Chuck LeBeau, co-author of Computer Analysis of the Futures Market (1992), designed the Chandelier Exit as a technically rigorous, volatility-adaptive method for trailing stops in trending positions. The name derives from the visual: the stop 'hangs' from the ceiling (the highest high of the trade) like a chandelier.
The calculation for a long position is: Chandelier Exit (Long) = Highest High over the lookback period - (ATR × Multiplier). The standard parameters are a 22-period lookback and a multiplier of 3.0, though these are adjustable. As price advances to new highs, the highest high rises and the trailing stop rises with it — always maintaining the same ATR-multiple distance below the ceiling. The stop can only move upward for a long position, never downward, ensuring that profits are locked in as price advances.
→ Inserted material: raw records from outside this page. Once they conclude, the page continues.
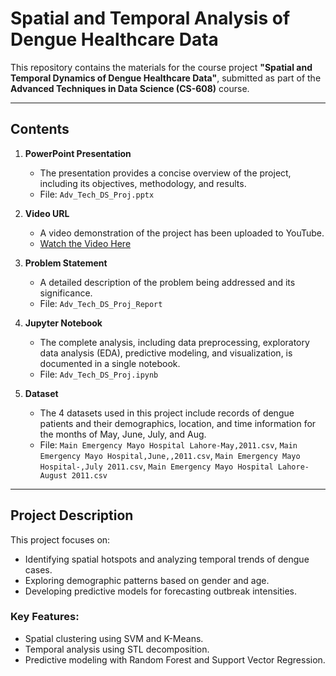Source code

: # Spatial and Temporal Analysis of Dengue Healthcare Data

This repository contains the materials for the course project **"Spatial and Temporal Dynamics of Dengue Healthcare Data"**, submitted as part of the **Advanced Techniques in Data Science (CS-608)** course.

---

## **Contents**

1. **PowerPoint Presentation**  
   - The presentation provides a concise overview of the project, including its objectives, methodology, and results.  
   - File: `Adv_Tech_DS_Proj.pptx`

2. **Video URL**  
   - A video demonstration of the project has been uploaded to YouTube.  
   - [Watch the Video Here](https://youtu.be/K6jymZNT5mI?si=iNXMAdJZx53ScQdE)

3. **Problem Statement**  
   - A detailed description of the problem being addressed and its significance.  
   - File: `Adv_Tech_DS_Proj_Report`

4. **Jupyter Notebook**  
   - The complete analysis, including data preprocessing, exploratory data analysis (EDA), predictive modeling, and visualization, is documented in a single notebook.  
   - File: `Adv_Tech_DS_Proj.ipynb`

5. **Dataset**  
   - The 4 datasets used in this project include records of dengue patients and their demographics, location, and time information for the months of May, June, July, and Aug.
   - File: `Main Emergency Mayo Hospital Lahore-May,2011.csv`, `Main Emergency Mayo Hospital,June,,2011.csv`, `Main Emergency Mayo Hospital-,July 2011.csv`, `Main Emergency Mayo Hospital Lahore-August 2011.csv`

---

## **Project Description**

This project focuses on:
- Identifying spatial hotspots and analyzing temporal trends of dengue cases.
- Exploring demographic patterns based on gender and age.
- Developing predictive models for forecasting outbreak intensities.

### **Key Features:**
- Spatial clustering using SVM and K-Means.
- Temporal analysis using STL decomposition.
- Predictive modeling with Random Forest and Support Vector Regression.


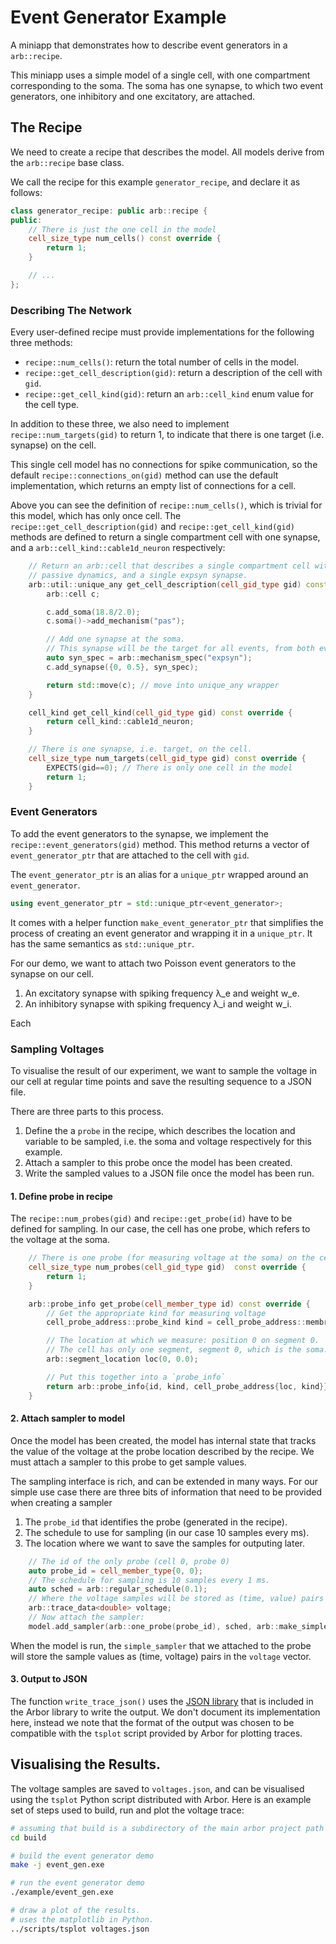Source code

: # Event Generator Example

A miniapp that demonstrates how to describe event generators in a `arb::recipe`.

This miniapp uses a simple model of a single cell, with one compartment
corresponding to the soma.
The soma has one synapse, to which two event generators, one inhibitory and one excitatory, are attached.

## The Recipe

We need to create a recipe that describes the model.
All models derive from the `arb::recipe` base class.

We call the recipe for this example `generator_recipe`, and declare it as follows:

```C++
class generator_recipe: public arb::recipe {
public:
    // There is just the one cell in the model
    cell_size_type num_cells() const override {
        return 1;
    }

    // ...
};
```

### Describing The Network

Every user-defined recipe must provide implementations for the following three methods:
* `recipe::num_cells()`: return the total number of cells in the model.
* `recipe::get_cell_description(gid)`: return a description of the cell with `gid`.
* `recipe::get_cell_kind(gid)`:  return an `arb::cell_kind` enum value for the cell type.

In addition to these three, we also need to implement
`recipe::num_targets(gid)` to return 1, to indicate that there is one target
(i.e. synapse) on the cell.

This single cell model has no connections for spike communication, so the
default `recipe::connections_on(gid)` method can use the default implementation,
which returns an empty list of connections for a cell.

Above you can see the definition of `recipe::num_cells()`, which is trivial for this model, which has only once cell.
The `recipe::get_cell_description(gid)` and `recipe::get_cell_kind(gid)` methods are defined to return a single compartment cell with one synapse, and a `arb::cell_kind::cable1d_neuron` respectively:

```C++
    // Return an arb::cell that describes a single compartment cell with
    // passive dynamics, and a single expsyn synapse.
    arb::util::unique_any get_cell_description(cell_gid_type gid) const override {
        arb::cell c;

        c.add_soma(18.8/2.0);
        c.soma()->add_mechanism("pas");

        // Add one synapse at the soma.
        // This synapse will be the target for all events, from both event_generators.
        auto syn_spec = arb::mechanism_spec("expsyn");
        c.add_synapse({0, 0.5}, syn_spec);

        return std::move(c); // move into unique_any wrapper
    }

    cell_kind get_cell_kind(cell_gid_type gid) const override {
        return cell_kind::cable1d_neuron;
    }

    // There is one synapse, i.e. target, on the cell.
    cell_size_type num_targets(cell_gid_type gid) const override {
        EXPECTS(gid==0); // There is only one cell in the model
        return 1;
    }
```

### Event Generators

To add the event generators to the synapse, we implement the `recipe::event_generators(gid)` method.
This method returns a vector of `event_generator_ptr` that are attached to the cell with `gid`.

The `event_generator_ptr` is an alias for a `unique_ptr` wrapped around an `event_generator`.

```C++
using event_generator_ptr = std::unique_ptr<event_generator>;
```

It comes with a helper function `make_event_generator_ptr` that simplifies the process of creating an event generator and wrapping it in a `unique_ptr`.
It has the same semantics as `std::unique_ptr`.

For our demo, we want to attach two Poisson event generators to the synapse on our cell.

1. An excitatory synapse with spiking frequency λ\_e and weight w\_e.
2. An inhibitory synapse with spiking frequency λ\_i and weight w\_i.

Each 

### Sampling Voltages

To visualise the result of our experiment, we want to sample the voltage in our cell at regular time points and save the resulting sequence to a JSON file.

There are three parts to this process.

1. Define the a `probe` in the recipe, which describes the location and variable to be sampled, i.e. the soma and voltage respectively for this example.
2. Attach a sampler to this probe once the model has been created.
3. Write the sampled values to a JSON file once the model has been run.

#### 1. Define probe in recipe

The `recipe::num_probes(gid)` and `recipe::get_probe(id)` have to be defined for sampling.
In our case, the cell has one probe, which refers to the voltage at the soma.

```C++
    // There is one probe (for measuring voltage at the soma) on the cell
    cell_size_type num_probes(cell_gid_type gid)  const override {
        return 1;
    }

    arb::probe_info get_probe(cell_member_type id) const override {
        // Get the appropriate kind for measuring voltage
        cell_probe_address::probe_kind kind = cell_probe_address::membrane_voltage;

        // The location at which we measure: position 0 on segment 0.
        // The cell has only one segment, segment 0, which is the soma.
        arb::segment_location loc(0, 0.0);

        // Put this together into a `probe_info`
        return arb::probe_info{id, kind, cell_probe_address{loc, kind}};
    }
```

#### 2. Attach sampler to model

Once the model has been created, the model has internal state that tracks the value of the voltage at the probe location described by the recipe.
We must attach a sampler to this probe to get sample values.

The sampling interface is rich, and can be extended in many ways.
For our simple use case there are three bits of information that need to be provided when creating a sampler

1. The `probe_id` that identifies the probe (generated in the recipe).
2. The schedule to use for sampling (in our case 10 samples every ms).
3. The location where we want to save the samples for outputing later.

```C++
    // The id of the only probe (cell 0, probe 0)
    auto probe_id = cell_member_type{0, 0};
    // The schedule for sampling is 10 samples every 1 ms.
    auto sched = arb::regular_schedule(0.1);
    // Where the voltage samples will be stored as (time, value) pairs
    arb::trace_data<double> voltage;
    // Now attach the sampler:
    model.add_sampler(arb::one_probe(probe_id), sched, arb::make_simple_sampler(voltage));
```

When the model is run, the `simple_sampler` that we attached to the probe will store the sample values as (time, voltage) pairs in the `voltage` vector.

#### 3. Output to JSON

The function `write_trace_json()` uses the [JSON library](https://github.com/nlohmann/json) that is included in the Arbor library to write the output.
We don't document its implementation here, instead we note that the format of the output was chosen to be compatible with the `tsplot` script provided by Arbor for plotting traces.

## Visualising the Results.

The voltage samples are saved to `voltages.json`, and can be visualised using the `tsplot` Python script distributed with Arbor.
Here is an example set of steps used to build, run and plot the voltage trace:

```bash
# assuming that build is a subdirectory of the main arbor project path
cd build

# build the event generator demo
make -j event_gen.exe

# run the event generator demo
./example/event_gen.exe

# draw a plot of the results.
# uses the matplotlib in Python.
../scripts/tsplot voltages.json
```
The ATR component makes the Chandelier Exit adaptive to market volatility. In a low-volatility, smoothly trending environment (such as a large-cap stock in a steady uptrend), the ATR is small and the stop trails relatively close to price, locking in profits efficiently. In a high-volatility environment — such as during NSE's results season or index expiry weeks — the ATR expands and the stop widens, giving the position more room to breathe and reducing the probability of being stopped out by a temporary spike.
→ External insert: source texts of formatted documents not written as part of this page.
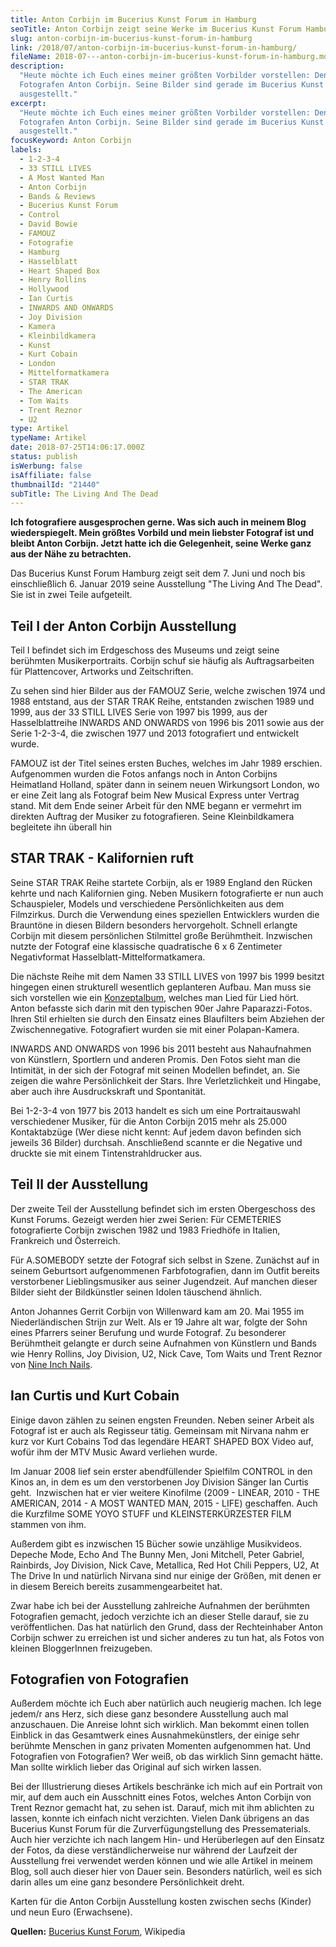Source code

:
 ```yaml
---
title: Anton Corbijn im Bucerius Kunst Forum in Hamburg
seoTitle: Anton Corbijn zeigt seine Werke im Bucerius Kunst Forum Hamburg
slug: anton-corbijn-im-bucerius-kunst-forum-in-hamburg
link: /2018/07/anton-corbijn-im-bucerius-kunst-forum-in-hamburg/
fileName: 2018-07---anton-corbijn-im-bucerius-kunst-forum-in-hamburg.md
description:
  "Heute möchte ich Euch eines meiner größten Vorbilder vorstellen: Den
  Fotografen Anton Corbijn. Seine Bilder sind gerade im Bucerius Kunst Forum
  ausgestellt."
excerpt:
  "Heute möchte ich Euch eines meiner größten Vorbilder vorstellen: Den
  Fotografen Anton Corbijn. Seine Bilder sind gerade im Bucerius Kunst Forum
  ausgestellt."
focusKeyword: Anton Corbijn
labels:
  - 1-2-3-4
  - 33 STILL LIVES
  - A Most Wanted Man
  - Anton Corbijn
  - Bands & Reviews
  - Bucerius Kunst Forum
  - Control
  - David Bowie
  - FAMOUZ
  - Fotografie
  - Hamburg
  - Hasselblatt
  - Heart Shaped Box
  - Henry Rollins
  - Hollywood
  - Ian Curtis
  - INWARDS AND ONWARDS
  - Joy Division
  - Kamera
  - Kleinbildkamera
  - Kunst
  - Kurt Cobain
  - London
  - Mittelformatkamera
  - STAR TRAK
  - The American
  - Tom Waits
  - Trent Reznor
  - U2
type: Artikel
typeName: Artikel
date: 2018-07-25T14:06:17.000Z
status: publish
isWerbung: false
isAffiliate: false
thumbnailId: "21440"
subTitle: The Living And The Dead
---
```


<strong>Ich fotografiere ausgesprochen gerne. Was sich auch in meinem Blog
wiederspiegelt. Mein größtes Vorbild und mein liebster Fotograf ist und bleibt
Anton Corbijn. Jetzt hatte ich die Gelegenheit, seine Werke ganz aus der Nähe zu
betrachten.</strong>

Das Bucerius Kunst Forum Hamburg zeigt seit dem 7. Juni und noch bis
einschließlich 6. Januar 2019 seine Ausstellung "The Living And The Dead". Sie
ist in zwei Teile aufgeteilt.

## Teil I der Anton Corbijn Ausstellung

Teil I befindet sich im Erdgeschoss des Museums und zeigt seine berühmten
Musikerportraits. Corbijn schuf sie häufig als Auftragsarbeiten für
Plattencover, Artworks und Zeitschriften.

Zu sehen sind hier Bilder aus der FAMOUZ Serie, welche zwischen 1974 und 1988
entstand, aus der STAR TRAK Reihe, entstanden zwischen 1989 und 1999, aus der 33
STILL LIVES Serie von 1997 bis 1999, aus der Hasselblattreihe INWARDS AND
ONWARDS von 1996 bis 2011 sowie aus der Serie 1-2-3-4, die zwischen 1977 und
2013 fotografiert und entwickelt wurde.

FAMOUZ ist der Titel seines ersten Buches, welches im Jahr 1989 erschien.
Aufgenommen wurden die Fotos anfangs noch in Anton Corbijns Heimatland Holland,
später dann in seinem neuen Wirkungsort London, wo er eine Zeit lang als
Fotograf beim New Musical Express unter Vertrag stand. Mit dem Ende seiner
Arbeit für den NME begann er vermehrt im direkten Auftrag der Musiker zu
fotografieren. Seine Kleinbildkamera begleitete ihn überall hin

## STAR TRAK - Kalifornien ruft

Seine STAR TRAK Reihe startete Corbijn, als er 1989 England den Rücken kehrte
und nach Kalifornien ging. Neben Musikern fotografierte er nun auch
Schauspieler, Models und verschiedene Persönlichkeiten aus dem Filmzirkus. Durch
die Verwendung eines speziellen Entwicklers wurden die Brauntöne in diesen
Bildern besonders hervorgeholt. Schnell erlangte Corbijn mit diesem persönlichen
Stilmittel große Berühmtheit. Inzwischen nutzte der Fotograf eine klassische
quadratische 6 x 6 Zentimeter Negativformat Hasselblatt-Mittelformatkamera.

Die nächste Reihe mit dem Namen 33 STILL LIVES von 1997 bis 1999 besitzt
hingegen einen strukturell wesentlich geplanteren Aufbau. Man muss sie sich
vorstellen wie ein [Konzeptalbum](/2012/09/muse-the-second-law-ist-da/), welches
man Lied für Lied hört. Anton befasste sich darin mit den typischen 90er Jahre
Paparazzi-Fotos. Ihren Stil erhielten sie durch den Einsatz eines Blaufilters
beim Abziehen der Zwischennegative. Fotografiert wurden sie mit einer
Polapan-Kamera.

INWARDS AND ONWARDS von 1996 bis 2011 besteht aus Nahaufnahmen von Künstlern,
Sportlern und anderen Promis. Den Fotos sieht man die Intimität, in der sich der
Fotograf mit seinen Modellen befindet, an. Sie zeigen die wahre Persönlichkeit
der Stars. Ihre Verletzlichkeit und Hingabe, aber auch ihre Ausdruckskraft und
Spontanität.

Bei 1-2-3-4 von 1977 bis 2013 handelt es sich um eine Portraitauswahl
verschiedener Musiker, für die Anton Corbijn 2015 mehr als 25.000 Kontaktabzüge
(Wer diese nicht kennt: Auf jedem davon befinden sich jeweils 36 Bilder)
durchsah. Anschließend scannte er die Negative und druckte sie mit einem
Tintenstrahldrucker aus.

## Teil II der Ausstellung

Der zweite Teil der Ausstellung befindet sich im ersten Obergeschoss des Kunst
Forums. Gezeigt werden hier zwei Serien: Für CEMETERIES fotografierte Corbijn
zwischen 1982 und 1983 Friedhöfe in Italien, Frankreich und Österreich.

Für A.SOMEBODY setzte der Fotograf sich selbst in Szene. Zunächst auf in seinem
Geburtsort aufgenommenen Farbfotografien, dann im Outfit bereits verstorbener
Lieblingsmusiker aus seiner Jugendzeit. Auf manchen dieser Bilder sieht der
Bildkünstler seinen Idolen täuschend ähnlich.

Anton Johannes Gerrit Corbijn von Willenward kam am 20. Mai 1955 im
Niederländischen Strijn zur Welt. Als er 19 Jahre alt war, folgte der Sohn eines
Pfarrers seiner Berufung und wurde Fotograf. Zu besonderer Berühmtheit gelangte
er durch seine Aufnahmen von Künstlern und Bands wie Henry Rollins, Joy
Division, U2, Nick Cave, Tom Waits und Trent Reznor von
[Nine Inch Nails](/tag/nine-inch-nails/).

## Ian Curtis und Kurt Cobain

Einige davon zählen zu seinen engsten Freunden. Neben seiner Arbeit als Fotograf
ist er auch als Regisseur tätig. Gemeinsam mit Nirvana nahm er kurz vor Kurt
Cobains Tod das legendäre HEART SHAPED BOX Video auf, wofür ihm der MTV Music
Award verliehen wurde.

Im Januar 2008 lief sein erster abendfüllender Spielfilm CONTROL in den Kinos
an, in dem es um den verstorbenen Joy Division Sänger Ian Curtis geht. 
Inzwischen hat er vier weitere Kinofilme (2009 - LINEAR, 2010 - THE AMERICAN,
2014 - A MOST WANTED MAN, 2015 - LIFE) geschaffen. Auch die Kurzfilme SOME YOYO
STUFF und KLEINSTERKÜRZESTER FILM stammen von ihm.

Außerdem gibt es inzwischen 15 Bücher sowie unzählige Musikvideos. Depeche Mode,
Echo And The Bunny Men, Joni Mitchell, Peter Gabriel, Rainbirds, Joy Division,
Nick Cave, Metallica, Red Hot Chili Peppers, U2, At The Drive In und natürlich
Nirvana sind nur einige der Größen, mit denen er in diesem Bereich bereits
zusammengearbeitet hat.

Zwar habe ich bei der Ausstellung zahlreiche Aufnahmen der berühmten Fotografien
gemacht, jedoch verzichte ich an dieser Stelle darauf, sie zu veröffentlichen.
Das hat natürlich den Grund, dass der Rechteinhaber Anton Corbijn schwer zu
erreichen ist und sicher anderes zu tun hat, als Fotos von kleinen BloggerInnen
freizugeben.

## Fotografien von Fotografien

Außerdem möchte ich Euch aber natürlich auch neugierig machen. Ich lege jedem/r
ans Herz, sich diese ganz besondere Ausstellung auch mal anzuschauen. Die
Anreise lohnt sich wirklich. Man bekommt einen tollen Einblick in das Gesamtwerk
eines Ausnahmekünstlers, der einige sehr berühmte Menschen in ganz privaten
Momenten aufgenommen hat. Und Fotografien von Fotografien? Wer weiß, ob das
wirklich Sinn gemacht hätte. Man sollte wirklich lieber das Original auf sich
wirken lassen.

Bei der Illustrierung dieses Artikels beschränke ich mich auf ein Portrait von
mir, auf dem auch ein Ausschnitt eines Fotos, welches Anton Corbijn von Trent
Reznor gemacht hat, zu sehen ist. Darauf, mich mit ihm ablichten zu lassen,
konnte ich einfach nicht verzichten. Vielen Dank übrigens an das Bucerius Kunst
Forum für die Zurverfügungstellung des Pressematerials. Auch hier verzichte ich
nach langem Hin- und Herüberlegen auf den Einsatz der Fotos, da diese
verständlicherweise nur während der Laufzeit der Ausstellung frei verwendet
werden können und wie alle Artikel in meinem Blog, soll auch dieser hier von
Dauer sein. Besonders natürlich, weil es sich darin alles um eine ganz besondere
Persönlichkeit dreht.

Karten für die Anton Corbijn Ausstellung kosten zwischen sechs (Kinder) und neun
Euro (Erwachsene).

<strong>Quellen:</strong>
[Bucerius Kunst Forum](https://www.buceriuskunstforum.de/), Wikipedia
A key feature distinguishing the Chandelier Exit from a simple percentage trailing stop is its responsiveness to changes in realised volatility. If a stock's daily ATR doubles due to an earnings shock, the Chandelier stop automatically adjusts to reflect the new volatility regime, maintaining a consistent risk-to-volatility relationship throughout the hold.
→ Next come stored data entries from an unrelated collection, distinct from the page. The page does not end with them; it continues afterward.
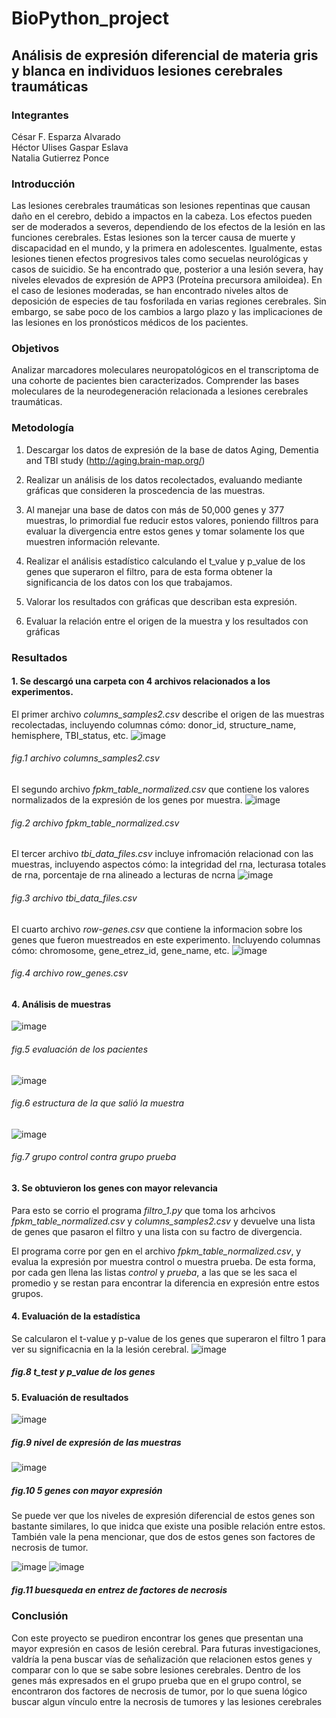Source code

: # BioPython_project
## Análisis de expresión diferencial de materia gris y blanca en individuos lesiones cerebrales traumáticas
### **Integrantes**
César F. Esparza Alvarado  
Héctor Ulises Gaspar Eslava  
Natalia Gutierrez Ponce  

### **Introducción**  
Las lesiones cerebrales traumáticas son lesiones repentinas que causan daño en el cerebro, debido a impactos en la cabeza. Los efectos pueden ser de moderados a severos, dependiendo de los efectos de la lesión en las funciones cerebrales. Estas lesiones son la tercer causa de muerte y discapacidad en el mundo, y la primera en adolescentes. Igualmente, estas lesiones tienen efectos progresivos tales como secuelas neurológicas y casos de suicidio. 
Se ha encontrado que, posterior a una lesión severa, hay niveles elevados de expresión de APP3 (Proteína precursora amiloidea). En el caso de lesiones moderadas, se han encontrado niveles altos de deposición de especies de tau fosforilada en varias regiones cerebrales. Sin embargo, se sabe poco de los cambios a largo plazo y las implicaciones de las lesiones en los pronósticos médicos de los pacientes.   

### **Objetivos**
Analizar marcadores moleculares neuropatológicos en el transcriptoma de una cohorte de pacientes bien caracterizados. 
Comprender las bases moleculares de la neurodegeneración relacionada a lesiones cerebrales traumáticas. 

### **Metodología**  

1. Descargar los datos de expresión de la base de datos Aging, Dementia and TBI study (http://aging.brain-map.org/) 

2. Realizar un análisis de los datos recolectados, evaluando mediante gráficas que consideren la proscedencia de las muestras. 
   
2. Al manejar una base de datos con más de 50,000 genes y 377 muestras, lo primordial fue reducir estos valores, poniendo filltros para evaluar la divergencia entre estos genes y tomar solamente los que muestren información relevante. 
 
3. Realizar el análisis estadístico calculando el t_value y p_value de los genes que superaron el filtro, para de esta forma obtener la significancia de los datos con los que trabajamos.

4. Valorar los resultados con gráficas que describan esta expresión.

5. Evaluar la relación entre el origen de la muestra y los resultados con gráficas

### **Resultados**

#### 1. Se descargó una carpeta con 4 archivos relacionados a los experimentos.  
El primer archivo *columns_samples2.csv* describe el origen de las muestras recolectadas, incluyendo columnas cómo: donor_id, structure_name, hemisphere, TBI_status, etc. 
![image](https://user-images.githubusercontent.com/100377746/206722981-03db4b38-51ec-49f1-9424-4a502f594678.png)
###### *fig.1 archivo columns_samples2.csv*

El segundo archivo *fpkm_table_normalized.csv* que contiene los valores normalizados de la expresión de los genes por muestra. 
![image](https://user-images.githubusercontent.com/100377746/206724870-11e8ff0e-44cf-40a3-9f49-28f968283ed7.png)
###### *fig.2 archivo fpkm_table_normalized.csv*

El tercer archivo *tbi_data_files.csv* incluye infromación relacionad con las muestras, incluyendo aspectos cómo: la integridad del rna, lecturasa totales de rna, porcentaje de rna alineado a lecturas de ncrna
![image](https://user-images.githubusercontent.com/100377746/206733039-3e2dc242-118e-40a5-90b1-289d2cbe791e.png)
###### *fig.3 archivo tbi_data_files.csv*  

El cuarto archivo *row-genes.csv* que contiene la informacion sobre los genes que fueron muestreados en este experimento. Incluyendo columnas cómo: chromosome, gene_etrez_id, gene_name, etc.
![image](https://user-images.githubusercontent.com/100377746/206734079-165f426b-1708-455f-80c1-ac45ee53de55.png)
###### *fig.4 archivo row_genes.csv*

#### 4. Análisis de muestras
![image](https://user-images.githubusercontent.com/100377746/206742359-c152c1a5-25f3-4b91-b486-8113a89b3a0b.png)
###### *fig.5 evaluación de los pacientes* 

![image](https://user-images.githubusercontent.com/100377746/206759565-a20024da-b281-47f3-b02d-71d1c808bed4.png)
###### *fig.6 estructura de la que salió la muestra*

![image](https://user-images.githubusercontent.com/100377746/206748717-f6e01096-40be-4aaf-956e-317996e29e2d.png)
###### *fig.7 grupo control contra grupo prueba*

#### 3. Se obtuvieron los genes con mayor relevancia 
Para esto se corrio el programa *filtro_1.py* que toma los arhcivos *fpkm_table_normalized.csv* y *columns_samples2.csv* y devuelve una lista de genes que pasaron el filtro y una lista con su factro de divergencia. 

El programa corre por gen en el archivo *fpkm_table_normalized.csv*, y evalua la expresión por muestra control o muestra prueba. De esta forma, por cada gen llena las listas *control* y *prueba*, a las que se les saca el promedio y se restan para encontrar la diferencia en expresión entre estos grupos. 



#### 4. Evaluación de la estadística 
Se calcularon el t-value y p-value de los genes que superaron el filtro 1 para ver su significacnia en la la lesión cerebral. 
![image](https://user-images.githubusercontent.com/100377746/206764221-8ba42925-ef99-493b-a083-bff4d9db0652.png)
##### *fig.8 t_test y p_value de los genes* 

#### 5. Evaluación de resultados 

![image](https://user-images.githubusercontent.com/100377746/206759830-e63f5f15-ef33-4485-8434-c46e6c28a247.png)
##### *fig.9 nivel de expresión de las muestras*  

![image](https://user-images.githubusercontent.com/100377746/206754234-7a7e73a8-c78b-4c84-a88a-234a287ee2e3.png)
##### *fig.10 5 genes con mayor expresión*
Se puede ver que los niveles de expresión diferencial de estos genes son bastante similares, lo que inidca que existe una posible relación entre estos. También vale la pena mencionar, que dos de estos genes son factores de necrosis de tumor.

![image](https://user-images.githubusercontent.com/100377746/206761567-a12c497c-da25-4289-9675-63a4ee1f4c74.png)
![image](https://user-images.githubusercontent.com/100377746/206761809-428e9511-bcfa-4da8-b16e-1a04a5466e6e.png)

##### *fig.11 buesqueda en entrez de factores de necrosis*


### **Conclusión**
Con este proyecto se puediron encontrar los genes que presentan una mayor expresión en casos de lesión cerebral. Para futuras investigaciones, valdría la pena buscar vías de señalización que relacionen estos genes y comparar con lo que se sabe sobre lesiones cerebrales. Dentro de los genes más expresados en el grupo prueba que en el grupo control, se encontraron dos factores de necrosis de tumor, por lo que suena lógico buscar algun vínculo entre la necrosis de tumores y las lesiones cerebrales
In Indian equity markets, the Chandelier Exit is particularly valued by positional traders who hold Nifty 500 stocks for weeks to months. The 22-period ATR represents roughly one calendar month of trading days, making the standard Chandelier a monthly-volatility-anchored trailing stop on daily charts. It is available as a built-in indicator on TradingView (label: 'Chandelier Exit'), and third-party AFL implementations are widely available for Amibroker users in India.